_DESCRIPTION OF THE TASK_.
Continue the methods passage on pasture seeding and stocking treatments, starting after its final sentence.

_EXTRACT TO READ_.

Following seeding in the spring of 1995, pastures were mowed to a height of approximately 15 cm or to the height of the legume to reduce grass competition. Biomass was evenly removed from all pastures early in April 1996 by controlled burning. New growth was allowed to accumulate before stocking treatments were applied in 1996. Pastures were reseeded with the same seed mixture and at the same rate on 6 Mar. 1997.
Following initial seeding, each of the six pastures were divided into three strips across the landscape positions, and one of three stocking treatments were applied within each strip. Stocking treatments consisted of continuous stocking, intermittent rotational stocking, and a nongrazed control. Each stocking system treatment of a pasture included a summit, backslope, toeslope, opposite backslope, and opposite summit position (Fig. 1). This resulted in a total of three replications for each landscape, stocking, and slope aspect combination.
Stocking treatments were applied beginning in May 1996. Continuous stocking began in the middle of May each season and continued until early to mid-August. Rotational stocking took place in mid-May, early July, and late October or early November each season. High stocking densities were used to achieve an approximate 15-cm forage height within five to nine grazing days. Although stocking method was the main emphasis, average annual stocking rates for continuous and rotational stocking were similar (4.1 and 3.8 animal unit months, respectively). Nongrazed control had no animal inputs and remained idle throughout each growing season. Accumulated dead matter in the nongrazed control pastures was removed by rotary mowing and raking before the onset of the 1997 growing season, but pastures were not accessible because of snow cover and early spring precipitation before the onset of plant growth in 1998. Removal of standing dead matter was not possible without damaging fresh growth, so accumulated DM was allowed to remain during the 1998 growing season and then hand-separated at harvest.

_ENTRIES PROVIDED_.
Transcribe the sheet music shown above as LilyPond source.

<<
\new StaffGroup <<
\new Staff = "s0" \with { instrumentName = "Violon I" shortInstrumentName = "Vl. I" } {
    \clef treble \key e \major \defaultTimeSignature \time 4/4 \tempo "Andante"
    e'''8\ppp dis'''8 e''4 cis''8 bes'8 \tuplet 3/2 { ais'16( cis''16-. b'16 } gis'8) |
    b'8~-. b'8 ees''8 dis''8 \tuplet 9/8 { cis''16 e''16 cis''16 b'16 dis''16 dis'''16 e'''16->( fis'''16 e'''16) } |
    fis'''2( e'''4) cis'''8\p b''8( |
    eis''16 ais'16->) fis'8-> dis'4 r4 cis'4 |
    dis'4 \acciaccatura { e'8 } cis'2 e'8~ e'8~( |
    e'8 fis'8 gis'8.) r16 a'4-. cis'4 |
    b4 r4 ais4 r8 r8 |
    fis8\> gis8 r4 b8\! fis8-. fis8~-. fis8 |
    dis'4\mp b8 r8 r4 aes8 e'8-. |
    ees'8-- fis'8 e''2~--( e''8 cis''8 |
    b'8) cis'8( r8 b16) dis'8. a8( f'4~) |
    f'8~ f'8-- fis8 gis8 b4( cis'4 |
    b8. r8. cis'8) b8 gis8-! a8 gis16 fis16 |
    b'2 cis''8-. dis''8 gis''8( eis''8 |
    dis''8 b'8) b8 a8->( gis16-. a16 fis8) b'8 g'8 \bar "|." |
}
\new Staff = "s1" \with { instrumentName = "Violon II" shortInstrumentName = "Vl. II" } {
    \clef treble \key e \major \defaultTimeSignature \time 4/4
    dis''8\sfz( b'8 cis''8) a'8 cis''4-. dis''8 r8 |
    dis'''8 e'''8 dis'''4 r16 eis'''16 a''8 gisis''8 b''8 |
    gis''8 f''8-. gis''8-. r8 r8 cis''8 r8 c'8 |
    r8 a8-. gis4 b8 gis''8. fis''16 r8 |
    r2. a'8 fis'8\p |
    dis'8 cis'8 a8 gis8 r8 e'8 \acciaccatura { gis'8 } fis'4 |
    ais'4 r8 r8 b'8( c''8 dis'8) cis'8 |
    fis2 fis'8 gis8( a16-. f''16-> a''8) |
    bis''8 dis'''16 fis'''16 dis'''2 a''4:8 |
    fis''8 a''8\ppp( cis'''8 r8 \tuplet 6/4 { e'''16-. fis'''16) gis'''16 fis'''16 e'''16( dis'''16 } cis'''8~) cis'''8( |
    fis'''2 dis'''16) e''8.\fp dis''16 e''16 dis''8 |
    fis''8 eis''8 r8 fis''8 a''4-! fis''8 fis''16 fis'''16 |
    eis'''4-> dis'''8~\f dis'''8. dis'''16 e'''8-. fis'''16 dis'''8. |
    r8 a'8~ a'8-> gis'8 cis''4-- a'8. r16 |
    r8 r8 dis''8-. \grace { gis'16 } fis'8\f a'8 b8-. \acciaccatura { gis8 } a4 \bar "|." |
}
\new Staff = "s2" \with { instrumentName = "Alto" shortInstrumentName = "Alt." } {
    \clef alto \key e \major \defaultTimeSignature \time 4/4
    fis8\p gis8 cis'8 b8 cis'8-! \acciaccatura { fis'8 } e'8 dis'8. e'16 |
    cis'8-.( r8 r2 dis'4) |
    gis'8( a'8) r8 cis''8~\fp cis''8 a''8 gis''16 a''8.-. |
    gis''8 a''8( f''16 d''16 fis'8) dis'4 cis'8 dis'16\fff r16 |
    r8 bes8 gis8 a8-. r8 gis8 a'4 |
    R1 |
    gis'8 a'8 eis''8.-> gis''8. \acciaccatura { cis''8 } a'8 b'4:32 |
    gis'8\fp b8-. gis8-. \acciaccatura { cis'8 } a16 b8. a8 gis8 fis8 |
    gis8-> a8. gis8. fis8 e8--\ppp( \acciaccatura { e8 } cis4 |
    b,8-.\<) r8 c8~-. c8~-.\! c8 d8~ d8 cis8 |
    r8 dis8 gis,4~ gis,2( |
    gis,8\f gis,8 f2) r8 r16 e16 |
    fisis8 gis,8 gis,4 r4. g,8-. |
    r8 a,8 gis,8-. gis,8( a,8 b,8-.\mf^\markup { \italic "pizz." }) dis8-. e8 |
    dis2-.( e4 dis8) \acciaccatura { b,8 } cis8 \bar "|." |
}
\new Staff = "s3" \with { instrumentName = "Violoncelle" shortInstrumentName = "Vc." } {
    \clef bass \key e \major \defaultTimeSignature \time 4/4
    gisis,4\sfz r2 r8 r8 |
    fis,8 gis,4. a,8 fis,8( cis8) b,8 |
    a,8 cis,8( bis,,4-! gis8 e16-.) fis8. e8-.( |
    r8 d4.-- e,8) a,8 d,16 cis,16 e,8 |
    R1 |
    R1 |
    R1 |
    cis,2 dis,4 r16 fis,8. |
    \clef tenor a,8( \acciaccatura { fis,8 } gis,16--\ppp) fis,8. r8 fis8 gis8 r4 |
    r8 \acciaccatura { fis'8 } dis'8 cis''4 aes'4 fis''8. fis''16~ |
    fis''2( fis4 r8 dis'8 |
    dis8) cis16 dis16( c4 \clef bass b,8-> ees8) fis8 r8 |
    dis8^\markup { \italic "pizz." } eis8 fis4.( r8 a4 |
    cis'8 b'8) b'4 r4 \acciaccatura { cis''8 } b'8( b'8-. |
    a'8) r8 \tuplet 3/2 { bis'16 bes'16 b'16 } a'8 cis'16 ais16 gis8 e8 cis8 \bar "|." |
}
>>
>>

_THE ANSWER_.
Stocking system and landscape position combinations served as the experimental unit. One permanent 9- by 9-m plot for sampling was established within each stocking and landscape position combination in a pasture (Fig. 1). Destructive sampling took place in mid-May, late July, and early October each season from 1996 to 1998. Vegetative composition was determined by hand-clipping all vegetation within one 0.4-m2 square frame in the 9- by 9-m plot from all landscape and stocking combinations at each harvest. Samples were placed in cloth bags and refrigerated at 4°C until hand separated.
All green tissue was separated into grass (composite of all grasses) and legume (individual species) components and placed in forced-air drying ovens for 48 h at 60°C. Grass and individual legume species were then weighed and recorded. Total forage mass was determined by adding the dry mass of all grass and legume vegetation from each 0.4-m2 sample and converting to kilograms per hectare.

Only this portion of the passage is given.